Google et Digg, une histoire qui inquiète…

Décidément, il s’en passe des choses sur le web… Après l’hypothétique rachat de Yahoo par Microsoft, voilà qu’on parle d’un rapprochement probable entre Google et Digg. Alors bon, ce n’est pas la première fois que de telles rumeurs circulent mais, cette fois, il semblerait que l’affaire soit bien partie. Maintenant, ce qui est certain, c’est que si cela arrive, nos habitudes risquent de changer.

De toutes les success story de ce siècle, c’est peut-être bien celle de Google que l’on risque de retenir. Depuis les bancs de l’école, il faut avouer que Sergey Brin et Larry Page ont fait leur petit bonhomme de chemin. Bien sûr, leur franche réussite soulève quelques inquiétudes, ma foi tout-à-fait justifiées, et le rachat probable de Digg ne va certainement rien arranger.

Comprenons-nous bien, j’apprécie énormément les services proposés par Google. Ces derniers font d’ailleurs partie de mon quotidien et je passe beaucoup de temps sur mon Gmail ou sur mon Reader. Seulement, ce n’est pas pour autant que le monopole grandissant que cette firme est en train d’acquérir ne m’inquiète pas. Aujourd’hui, nous vivons à l’ère de l’information et Google en est l’exemple type : jamais une société n’aura eu autant la main mise sur les flux de données que celle-ci.

Mais le pire, évidemment, c’est que la puissance financière de Google n’a presque aucune limite. Le programme adSense en est un bon exemple, la firme de Mountain View engrange les bénéfices sans rien faire.

Dans ce contexte, Google a la possibilité de s’acheter n’importe quel service. L’offre faite à Digg, estimée à quelque chose comme 200 millions de dollars, en est un très bon exemple. Partant de ce principe, il est donc probable que ce rachat ne soit pas le dernier et que nombre de services web populaires tombent entre ses mains. Il deviendra donc de plus en plus difficile pour la concurrence de s’imposer sur le marché.

Les monopoles ne sont jamais bons, et Microsoft en est un très bon exemple.

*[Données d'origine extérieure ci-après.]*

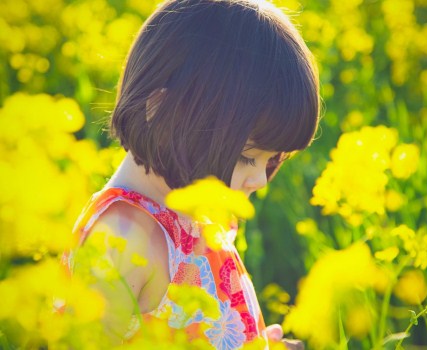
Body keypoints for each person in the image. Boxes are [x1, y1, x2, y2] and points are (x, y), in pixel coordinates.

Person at [68, 0, 319, 348]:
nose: (260, 179)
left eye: (271, 159)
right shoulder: (123, 241)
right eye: (247, 157)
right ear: (162, 111)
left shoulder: (194, 215)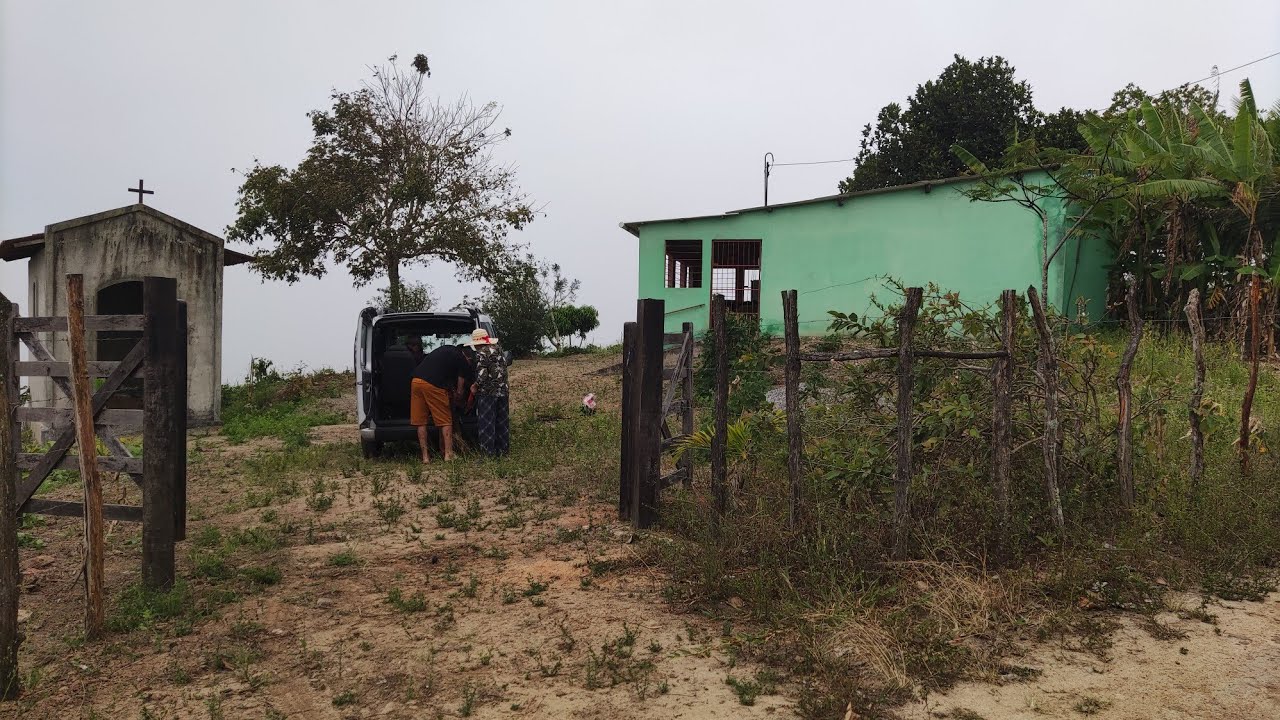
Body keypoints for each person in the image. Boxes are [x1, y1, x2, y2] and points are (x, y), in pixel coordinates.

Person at [409, 343, 474, 463]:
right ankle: (449, 454)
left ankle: (425, 457)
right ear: (468, 357)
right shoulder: (462, 359)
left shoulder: (446, 350)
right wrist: (459, 397)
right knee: (445, 421)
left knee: (421, 422)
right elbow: (460, 388)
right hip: (433, 384)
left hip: (416, 381)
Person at [465, 328, 510, 456]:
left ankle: (487, 453)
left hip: (488, 393)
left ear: (477, 343)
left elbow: (482, 374)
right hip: (503, 391)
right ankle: (503, 451)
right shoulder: (499, 350)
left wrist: (475, 386)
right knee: (502, 422)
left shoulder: (481, 353)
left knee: (487, 423)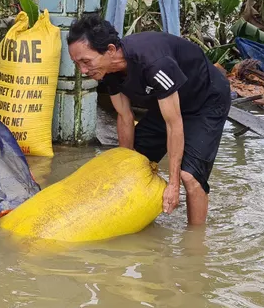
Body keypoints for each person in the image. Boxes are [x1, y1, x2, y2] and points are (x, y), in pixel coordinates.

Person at [67, 14, 230, 225]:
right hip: (167, 105)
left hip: (206, 101)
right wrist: (125, 167)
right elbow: (125, 116)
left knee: (189, 177)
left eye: (86, 61)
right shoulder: (106, 71)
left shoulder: (154, 63)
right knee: (137, 160)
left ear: (110, 50)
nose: (83, 70)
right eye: (77, 63)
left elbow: (174, 124)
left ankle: (194, 246)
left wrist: (173, 184)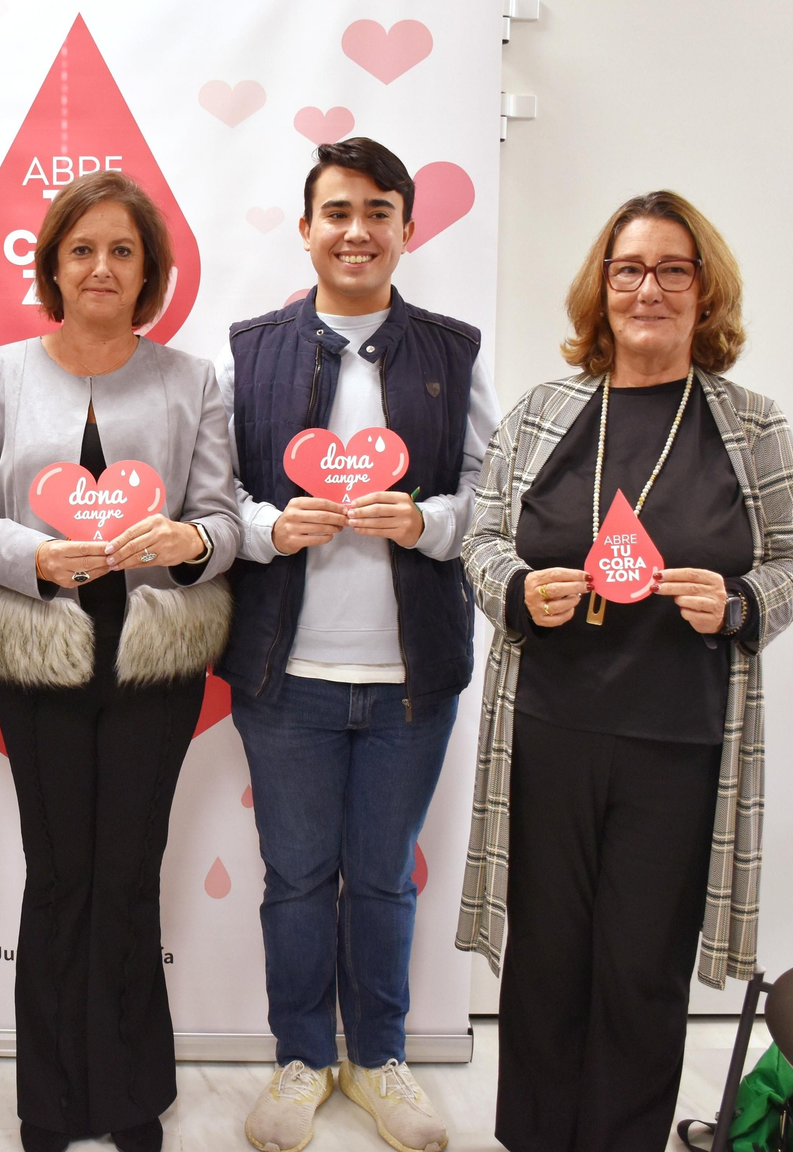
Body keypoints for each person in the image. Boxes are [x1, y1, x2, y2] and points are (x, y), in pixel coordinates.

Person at [455, 191, 793, 1151]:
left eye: (671, 270)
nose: (647, 288)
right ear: (600, 288)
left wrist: (740, 603)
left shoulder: (751, 424)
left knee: (639, 971)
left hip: (681, 742)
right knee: (544, 963)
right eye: (628, 270)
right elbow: (483, 539)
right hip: (550, 733)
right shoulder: (543, 411)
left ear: (705, 291)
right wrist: (519, 589)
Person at [0, 169, 240, 1152]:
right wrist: (34, 555)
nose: (102, 266)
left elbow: (224, 517)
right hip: (43, 653)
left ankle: (129, 1092)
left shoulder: (193, 379)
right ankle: (50, 1098)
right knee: (59, 872)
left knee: (128, 871)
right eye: (82, 249)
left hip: (153, 658)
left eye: (122, 250)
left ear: (149, 269)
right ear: (52, 265)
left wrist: (187, 544)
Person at [216, 137, 500, 1152]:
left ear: (406, 230)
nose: (356, 229)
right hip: (281, 672)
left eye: (378, 211)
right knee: (293, 875)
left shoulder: (454, 351)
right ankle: (301, 1055)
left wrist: (423, 521)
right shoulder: (247, 349)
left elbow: (490, 496)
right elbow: (219, 496)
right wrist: (265, 528)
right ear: (305, 229)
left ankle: (379, 1056)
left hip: (408, 677)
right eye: (337, 210)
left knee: (381, 875)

A l’origine, Bill Gates souhaitait simplement pouvoir fournir un système commun, compatible avec tous les ordinateurs de l’époque. Ses objectifs étaient relativement louables, il s’agissait essentiellement d’homogénéiser l’offre faite aux entreprises et aux particuliers. Evidemment, dans la pratique, nous avons vu que la firme de Redmond a surtout jugulé tout un marché.

Ce qui m’a frappé avec cette annonce relevée sur TechCrunch, c’est l’antagonisme de ce rachat. Jusqu’à maintenant, le moteur de recherche Google reposait sur des algorithmes de tri automatique. En fonction de plusieurs critères normalement objectifs, le moteur parvenait à établir la pertinence des pages web indexées et à les classer selon ces résultats.

Au contraire, Digg met en avant le facteur humain. Ce sont des internautes qui proposent des actualités et qui votent pour elles. Des gens comme vous, comme moi, soumis à des contraintes culturelles, sociologiques et par essence des êtres totalement subjectifs. Si Google (et c’est à prendre au conditionnel) décide d’inclure l’algorithme de Digg dans son propre système de recherche, alors nous seront confrontés à des résultats faillibles et par conséquent dangereux.

Je pense qu’il faudra, un jour ou l’autre, imposer des limites à Google et encourager la concurrence. Le monopole dont a bénéficié Microsoft pendant plusieurs années ne concernait que les systèmes d’exploitation. Cette fois, il est question de l’information, la même information dont nous nous nourrissons tous. La même que consomment les générations de demain, des générations qui n’ont pas nécessairement un grand sens critique et dont la vulnérabilité n’est plus à prouver.